1990 ging dann alles ganz schnell. Nach der Währungsunion am 1.Juli blieben Heiko Schultz gerade noch zwei Monate als Kellner in der Espressobar. Am 9.September war Schluss – wegen Asbestbelastung.
"Mit einem Mal gab´s die Mitteilung, ja, wir machen zu, am nächsten Tag ist vorbei. Das war schon komisch, aber das war auch typisch für diese Zeit. Da gab´s keinen Vorlauf. Da gab´s ja keine Gewerkschaft, die dagegen vorgegangen ist. Man hatte keine Erfahrung. Man dachte, das wird immer so weiter gehen und dachte, irgendeiner hat schon einen Job für Dich. Aber so war´s ja nicht."

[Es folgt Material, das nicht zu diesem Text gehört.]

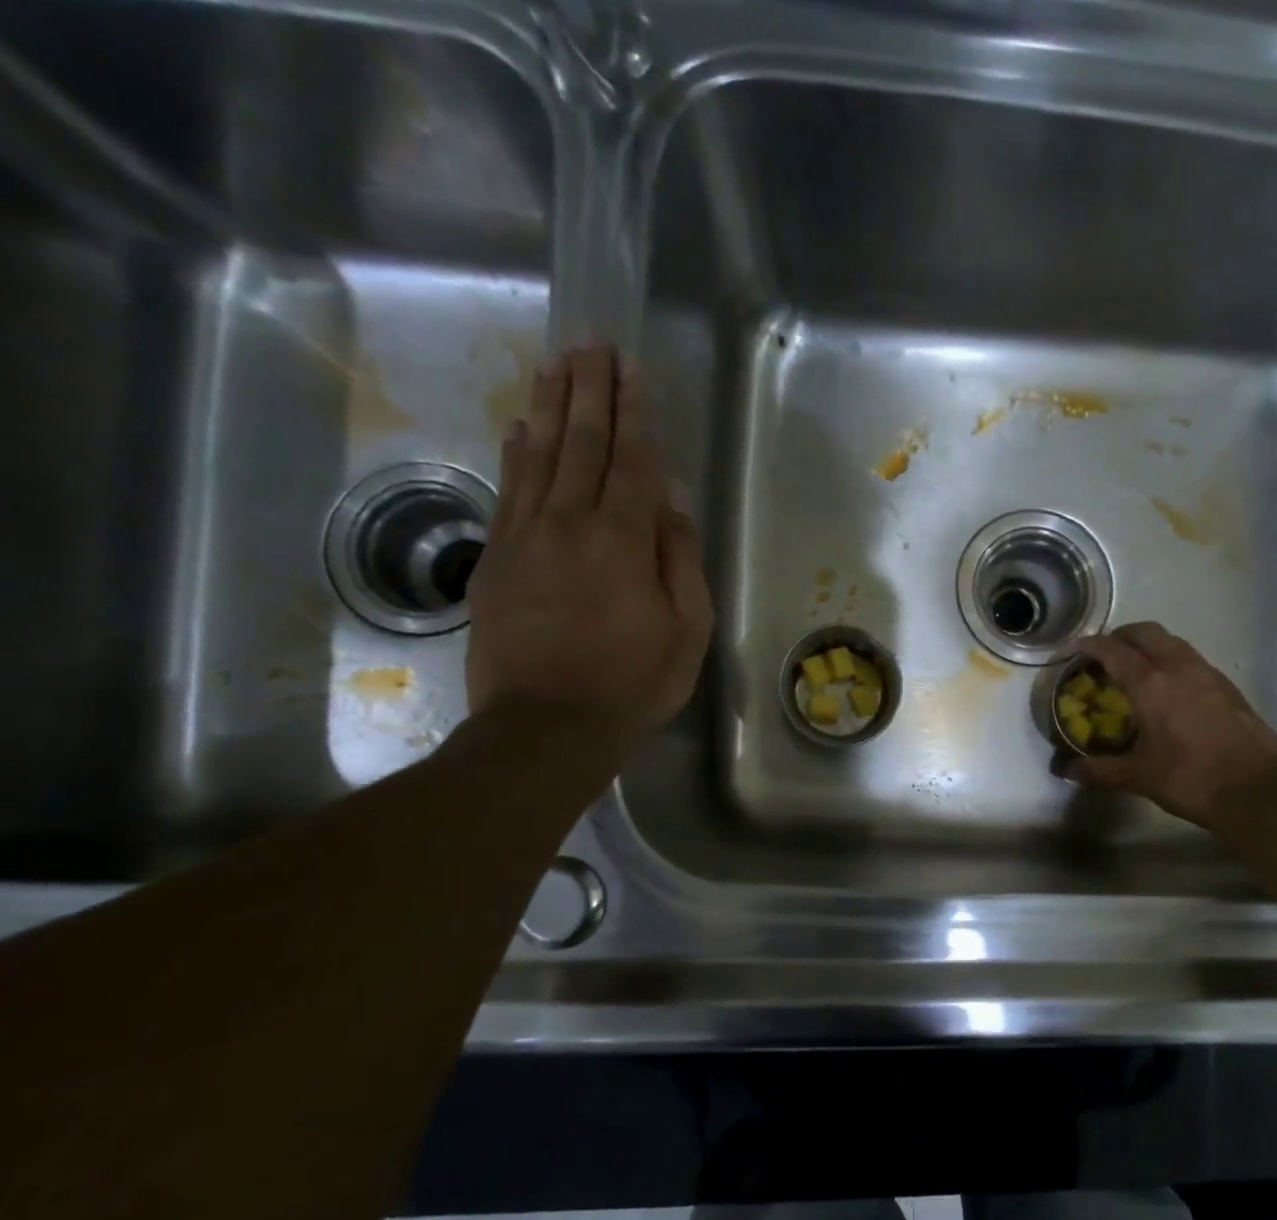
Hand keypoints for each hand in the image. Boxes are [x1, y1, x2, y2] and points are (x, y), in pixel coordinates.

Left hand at [465, 343, 711, 780]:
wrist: (545, 726)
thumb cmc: (632, 683)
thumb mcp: (687, 631)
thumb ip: (681, 560)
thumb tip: (675, 500)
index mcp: (622, 541)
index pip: (632, 461)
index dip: (634, 412)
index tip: (631, 367)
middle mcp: (569, 524)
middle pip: (581, 443)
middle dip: (589, 390)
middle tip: (591, 341)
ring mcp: (525, 538)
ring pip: (539, 456)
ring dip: (549, 405)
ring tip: (556, 361)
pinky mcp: (495, 559)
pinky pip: (507, 490)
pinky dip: (516, 452)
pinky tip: (521, 426)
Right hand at [1065, 623, 1276, 834]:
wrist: (1256, 790)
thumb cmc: (1190, 779)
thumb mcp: (1139, 777)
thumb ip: (1101, 770)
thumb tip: (1069, 772)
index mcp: (1151, 685)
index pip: (1115, 652)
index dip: (1094, 645)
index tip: (1079, 646)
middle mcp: (1179, 669)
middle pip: (1147, 633)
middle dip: (1123, 636)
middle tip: (1108, 651)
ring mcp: (1208, 674)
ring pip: (1174, 643)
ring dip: (1151, 645)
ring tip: (1138, 667)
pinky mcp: (1228, 687)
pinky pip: (1193, 660)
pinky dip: (1174, 661)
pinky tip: (1172, 688)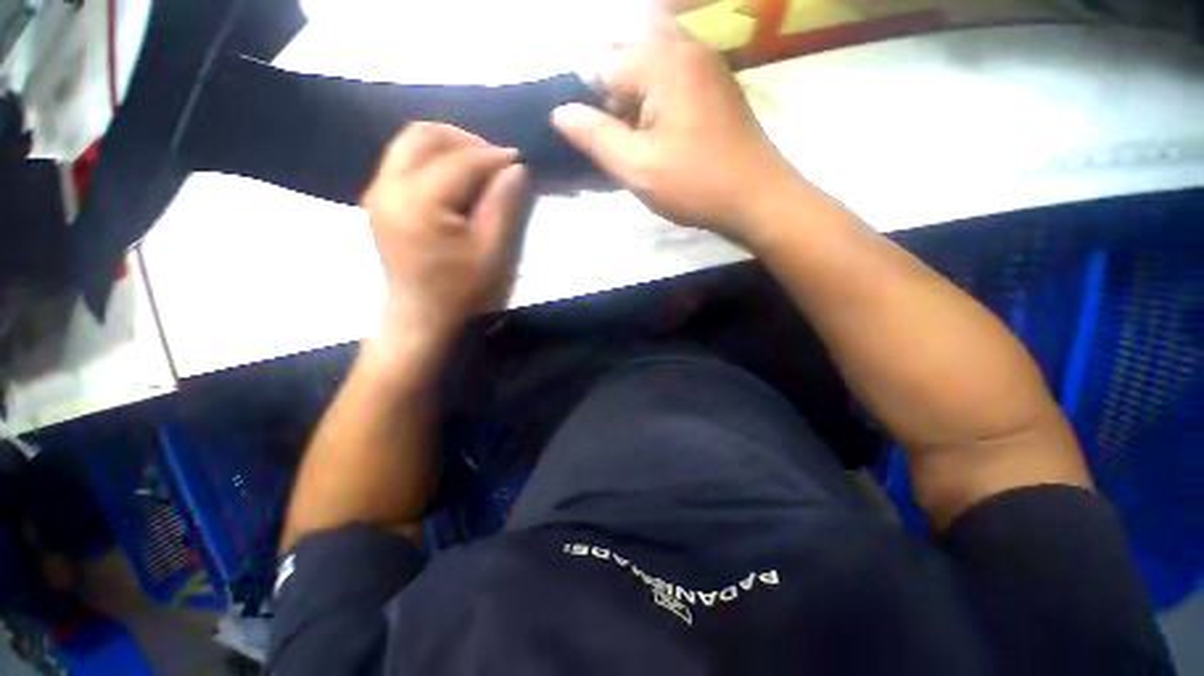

Für Heiko Schultz folgten vier Jahre Bundeswehr, dann Jobs als Kellner in Westberlin, Arbeitslosigkeit. Als er drohte abzurutschen pumpte er sich Geld von Freunden, nahm einen Kredit auf und kaufte zur richtigen Zeit im richtigen Berliner Kiez zwei billige Mietshäuser.
Mittlerweile gehören Heiko Schultz 100 Wohnungen in der Hauptstadt, er selber lebt in einem schicken Penthouse mit Dachterrasse im 11. Stock eines modernen Hochhauses auf der Halbinsel Stralau. Rundumblick auf halb Berlin. Kneift er seine hellblauen Augen zusammen, kann er links neben dem Roten Rathaus die Kuppel des wiederaufgebauten Stadtschlosses erahnen. Genau dort, wo früher der Palast der Republik stand und der Kellner der Espressobar Filterkaffee für 95 Ostpfennige verkaufte.